6. Nonlinear problems
Consider a nonlinear (partial) differential equation \(P[u]=0\), e.g. the Burgers equation (Johannes Martinus Burgers 1895–1981)
(6.1)\[
\begin{equation}
\frac{\partial u}{\partial t} + u \frac{\partial u}{\partial x} = 0 \ , \ 0\leq x < 2\pi
\end{equation}
\]
with periodic boundary conditions on a domain \(L=2\pi\). Due to the periodicity, a Fourier Galerkin scheme is an obvious choice for the spatial discretisation. The fundamental wave number \(\alpha=2\pi/L=1\); the trial functions are thus \(\phi_k=\Phi_k = e^{\mathrm{i} kx}\) and the test functions \(\phi_l=\Phi_l = e^{\mathrm{i} lx}\).
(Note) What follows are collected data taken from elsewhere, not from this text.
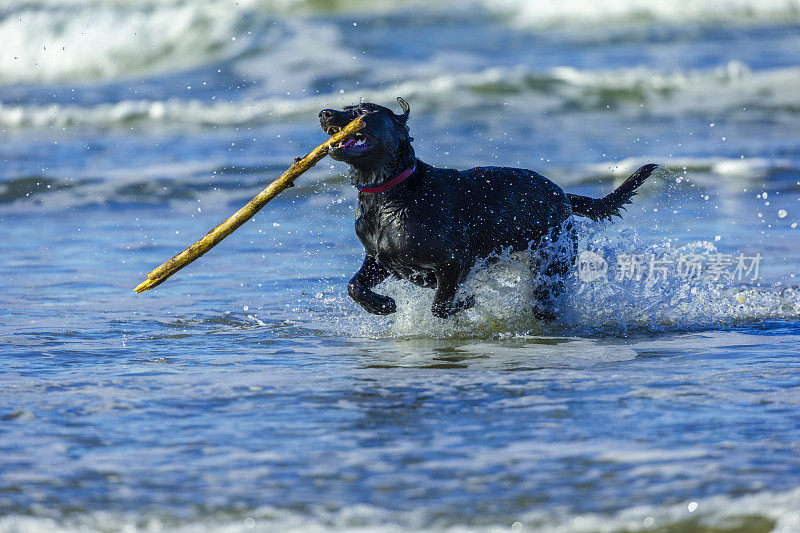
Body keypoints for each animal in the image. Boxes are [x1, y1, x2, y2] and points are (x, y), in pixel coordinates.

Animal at [318, 97, 656, 318]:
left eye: (364, 111)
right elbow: (354, 286)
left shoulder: (454, 258)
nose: (324, 112)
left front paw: (463, 302)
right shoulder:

The approximation for the solution is
\[
\begin{equation}
u_N(x,t) = \sum_{k=-K}^K \hat{u}_k(t) \phi_k(x) = \sum_{k=-K}^K \hat{u}_k(t) e^{\mathrm{i}kx} \ ,
\end{equation}
\]
with \(N=2K+1\) unknown coefficients. Inserting \(u_N\) into the Burger equation (6.1) gives
\[
\begin{equation}
\sum_{k=-K}^K \frac{\mathrm{d}\hat{u}_k}{\mathrm{d}t} \phi_k(x) + \sum_{k=-K}^K \hat{u}_k\phi_k(x) \sum_{m=-K}^K \hat{u}_m\frac{\mathrm{d}\phi_m(x)}{\mathrm{d}x} = 0 \ .
\end{equation}
\]
The next step is to multiply with the \(N\) test functions \(\phi_l\) together with the integration over the domain obtaining a system of equations with \(l=0,\ldots,N-1\)
\[
\begin{equation}
\int_0^{2\pi} \phi_l(x) \sum_{k=-K}^K \frac{\mathrm{d}\hat{u}_k}{\mathrm{d}t} \phi_k(x) \mathrm{d}x + \int_0^{2\pi} \phi_l(x)\sum_{k=-K}^K \hat{u}_k\phi_k(x) \sum_{m=-K}^K \hat{u}_m\frac{\mathrm{d}\phi_m(x)}{\mathrm{d}x}\mathrm{d}x = 0 \ ,
\end{equation}
\]
which can be rewritten as follows using the product and derivative properties of the \(\phi_i\)
\[
\begin{equation}
\sum_{k=-K}^K \frac{\mathrm{d}\hat{u}_k}{\mathrm{d}t} \int_0^{2\pi}\phi_k(x) \phi_l(x)\mathrm{d}x + \sum_{k=-K}^K\sum_{m=-K}^K \mathrm{i} m \hat{u}_k \hat{u}_m\int_0^{2\pi} \phi_l(x)\phi_{k+m}(x) \mathrm{d}x = 0 \ ,
\end{equation}
\]
Employing the orthogonality relations (3.1)
\[
\begin{equation}
\int_0^{2\pi} \phi_k(x) \phi_{-l}(x) \mathrm{d}x = 2\pi \delta_{kl}
\end{equation}
\]
gives first
\[
\begin{equation}
\sum_{k=-K}^K \frac{\mathrm{d}\hat{u}_k}{\mathrm{d}t} \delta_{-l,k} + \sum_{k=-K}^K\sum_{m=-K}^K \mathrm{i} m \hat{u}_k \hat{u}_m \delta_{-l,k+m} = 0 \ ,
\end{equation}
\]
which allows to get rid of one summation in each term yielding
\[\begin{split}
\begin{equation}
\frac{\mathrm{d}\hat{u}_{-l}}{\mathrm{d}t} + \sum_{\substack{k=-K\\ -l=k+m\\ |m|\leq K}}^K \mathrm{i} m \hat{u}_k \hat{u}_m = 0 \ ,
\end{equation}
\end{split}\]
and after replacing \(-l\) with \(l\) one obtains finally a system of nonlinear equations for the coefficients \(\hat{u}_l\)
(6.2)\[\begin{split}
\frac{\mathrm{d}\hat{u}_l}{\mathrm{d}t} + \sum_{\substack{k=-K\\ l=k+m\\ |m|\leq K}}^K \mathrm{i} m \hat{u}_k\hat{u}_m = 0 \ ,
\end{split}\]
where \(l\) goes from \(-K\) to \(K\).
The fairly complex summation in the second term resembling a convolution is a consequence of the nonlinearity. Since we need to evaluate a sum for all components \(l\) of the solution, the number of operations is \(\mathcal{O}(K^2)\) which makes this sum evaluation the computationally most expensive part.